I frequently feel that if there is a hole in my knowledge of my development stack it is SQL Server. Honestly the thing is a mystery to me for the most part. I put data in it and data comes out. From time to time I add an index and data comes out faster. Sometimes I look at query plans but mostly I do that in front of other developers so they believe that I know SQL Server. I tell you looking at a query plan then tapping your monitor with a pen and going “yep, yep” gives you a lot of street cred in development shops.

Street CredStreet Cred

But my lack of understanding of SQL Server backups ends this day!

Okay so the first thing is that there are 3 different recovery modes for SQL Server: Simple, Full and Bulk logged.

*Simple - *In this mode no log files are backed up only a snapshot of the data. This mode means that there is no need to keep transaction log files around. However if you lose the database then you also lose all the data since your last backup. Depending on your use case this might be okay but I doubt it. I would, personally, stay away from simple recovery mode.

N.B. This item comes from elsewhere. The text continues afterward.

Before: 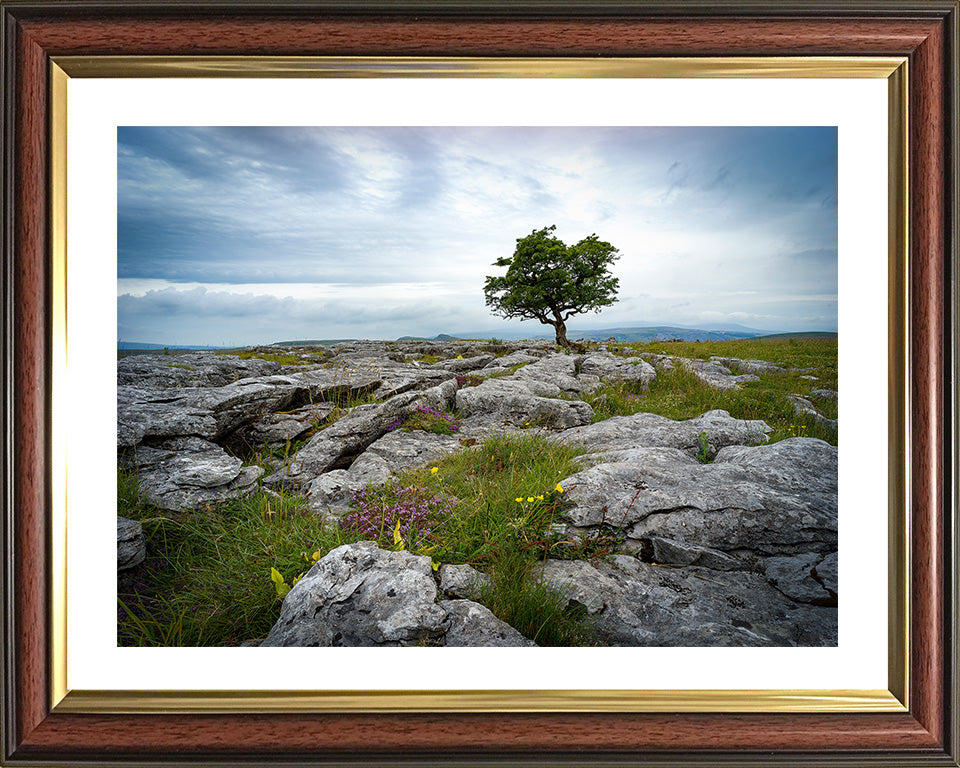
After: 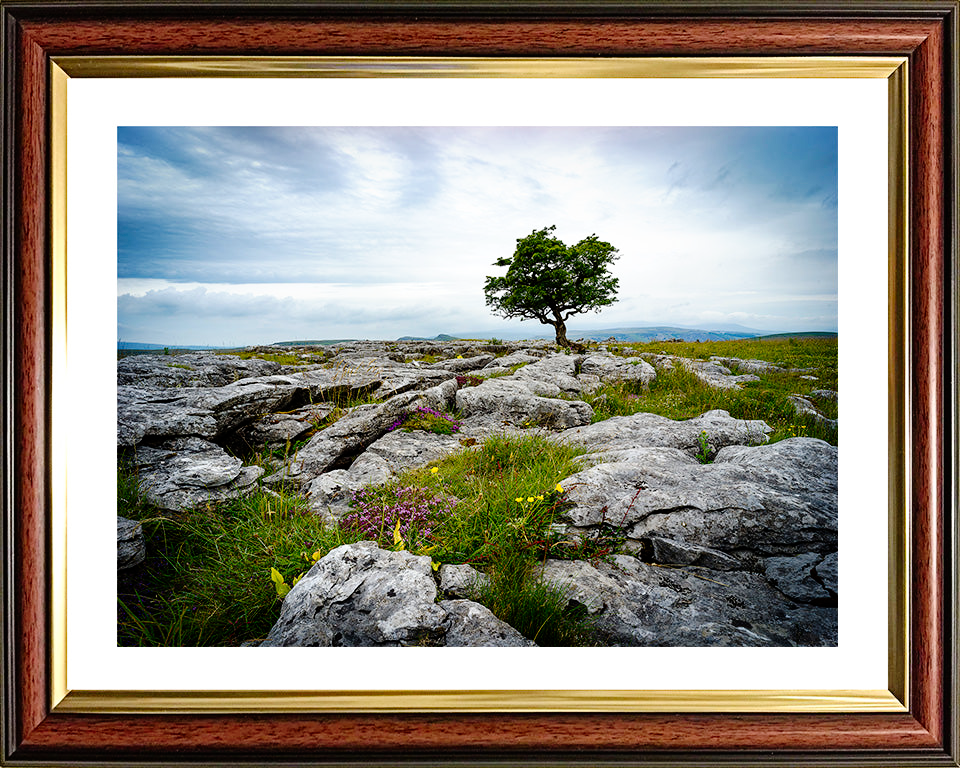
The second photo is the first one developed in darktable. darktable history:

Full – The log file is backed up in this version which means that you can recover up to the last transaction. In addition you can stop the restore at any point, essentially giving you a snapshot of the database at any point in time. That’s pretty awesome for many applications which are not even disaster recovery related.

*Bulk logged - *This is a special case of full backups which allows for better performance by not logging the details of certain bulk operations. For the most part this mode is as recoverable as the previous but saves you space if you make use of a lot of bulk operations. You probably shouldn’t make use of a lot of bulk operations anyway.

Great that clears things up, except: what’s a transaction log?

A transaction log is an append only file which contains a record of every transaction, or change, which occurs on a SQL server. Information is written during the lifetime of a transaction which means that if the sever crashes it can finish up or roll back half finished transactions using the log. Replaying a full log can restore a database. The log can also be shipped to other instances which can replay the log to bring themselves up to date. You might want to do that if you have a number of read only mirrors of your database for scalability or high availability  purposes.

As you might imagine these log files can grow out of control pretty quickly. Fortunately you can truncate them from time to time. From what I’m reading the log file is truncated as soon as it has been backed up. However the log file may not actually be reduced in size. This is because allocating disk is expensive so SQL server keeps hold of what is, in effect, an empty file. If you really need the space back you can run

DBCC SHRINKFILE (’YourDataBase_Log’, 1000)

There are also some corner cases where the log file will not be truncated during a backup – such as when a restore is running using that transaction log.

The log file should be stored on a different disk from the mdf file. And when I say a different disk I mean a different storage system entirely. So if the mdf is on a SAN then the log file shouldn’t be on that SAN unless you’re willing to lose data should the entire SAN fail(hey, it happens).